Giving Compass' Take:

• Homi Kharas explains how the United States could take the lead on Sustainable Development Goals (SDGs).

• How can citizens encourage government engagement? What are the consequences of neglecting global leadership?

• Learn about the importance of U.S. aid for global welfare

If the U.S. is to exercise global leadership with its foreign assistance, it should view its contributions and support through a Sustainable Development Goals lens. This would reinforce the long-standing principle of U.S. assistance that it respect universal country ownership rather than a U.S. driven agenda.

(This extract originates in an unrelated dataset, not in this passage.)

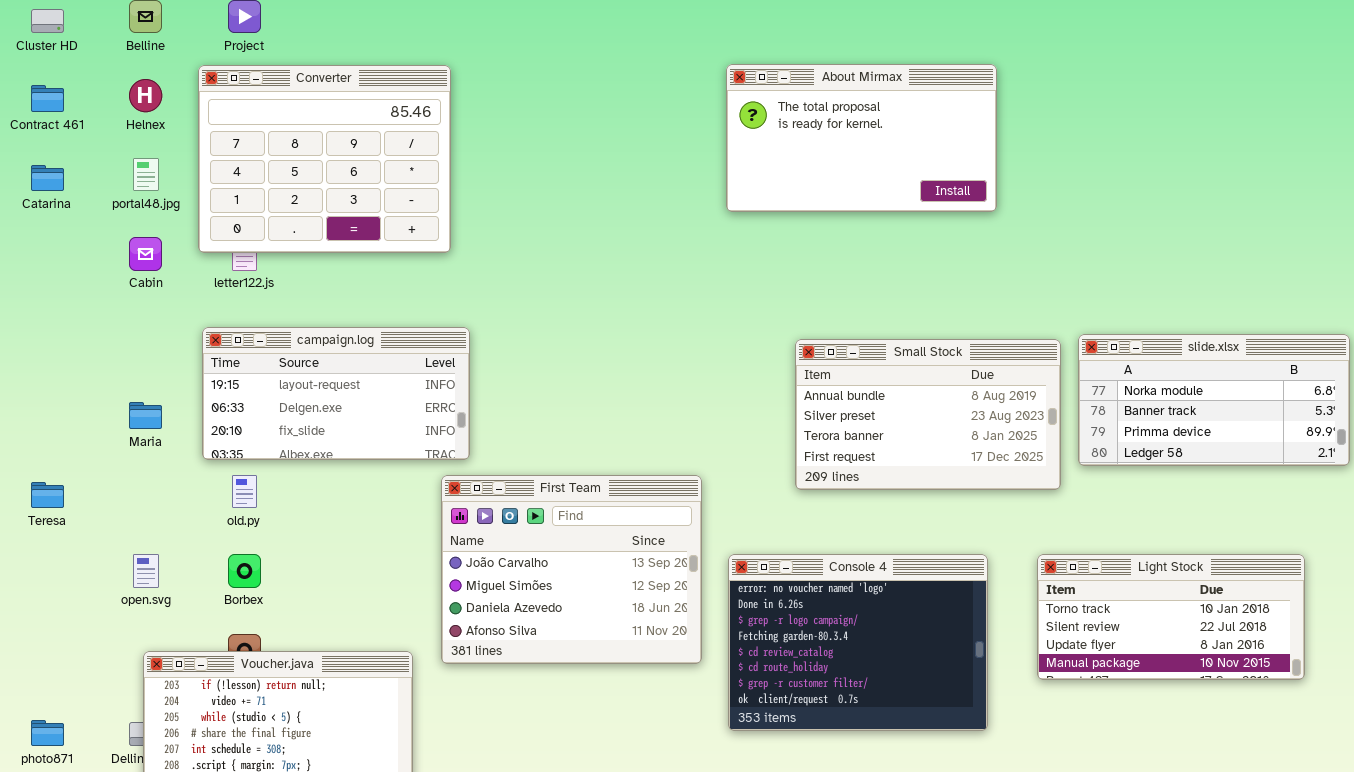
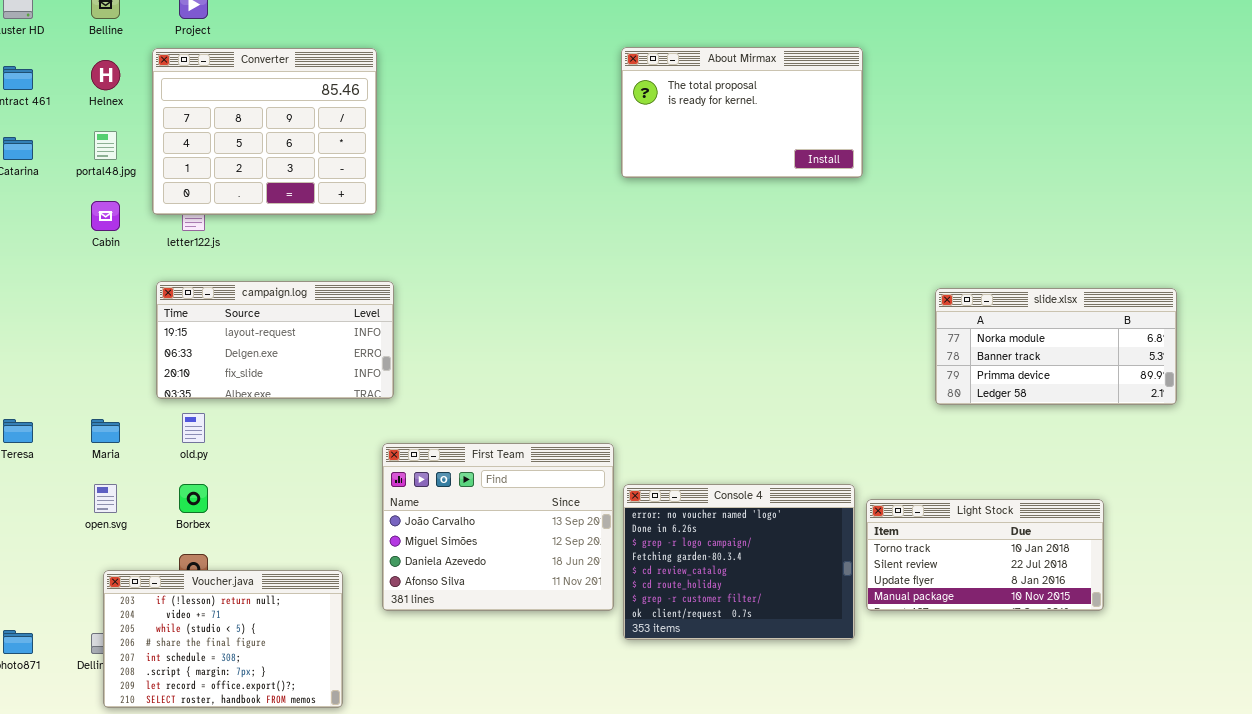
Small Stock: [795,339,1061,490] -> none, closed
Maria: [129,402,162,429] -> [91,419,120,443], moved
First Team: [441,475,702,664] -> [382,443,614,611], moved
Light Stock: [1037,554,1305,680] -> [866,499,1104,611], moved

The U.S. can and should resume its role as leading the world towards sustainable development. U.S. citizens agree: in 2017, two-thirds responded “yes” to the question “Do you think it will be best for the future of the country if we take an active part in world affairs?” The U.S. should align its foreign assistance with the SDGs and, using that framework, build local and international coalitions with a range of government and non-government actors, including business, civil society, and academia. To do that, it should consider:

  1. What the Federal or local government needs to do to get the U.S.’ own house in order. Global leadership on sustainable development should begin with credible domestic action.  A recent review of national baselines on SDG indicators warns that the U.S. must overcome major challenges to meet 12 of the 17 goals. Local mayors and governors are at the forefront when it comes to leading the domestic SDG agenda, rather than the federal government.
  2. How to catalyze and partner with the U.S. corporate sector, non-governmental organizations, and civil society. Sustainability concerns have become deeply embedded in many large corporations that now systematically look at business risks and opportunities stemming from climate change, pollution, decent work, and product safety. Indeed, in the U.S., businesses are moving way ahead of the government. The absence of strong U.S. initiatives could mean that U.S. businesses lose any first-mover advantages from setting global standards, developing new business models for development, or blending finance in novel ways.
  3. Where to engage internationally. First, official aid has become a far smaller share of the external financing for SDG investments. Second, non-aid sources of finance, particularly market-priced loans from official agencies, have become important. The U.S. has not had a large presence in these nongrant forms of development finance.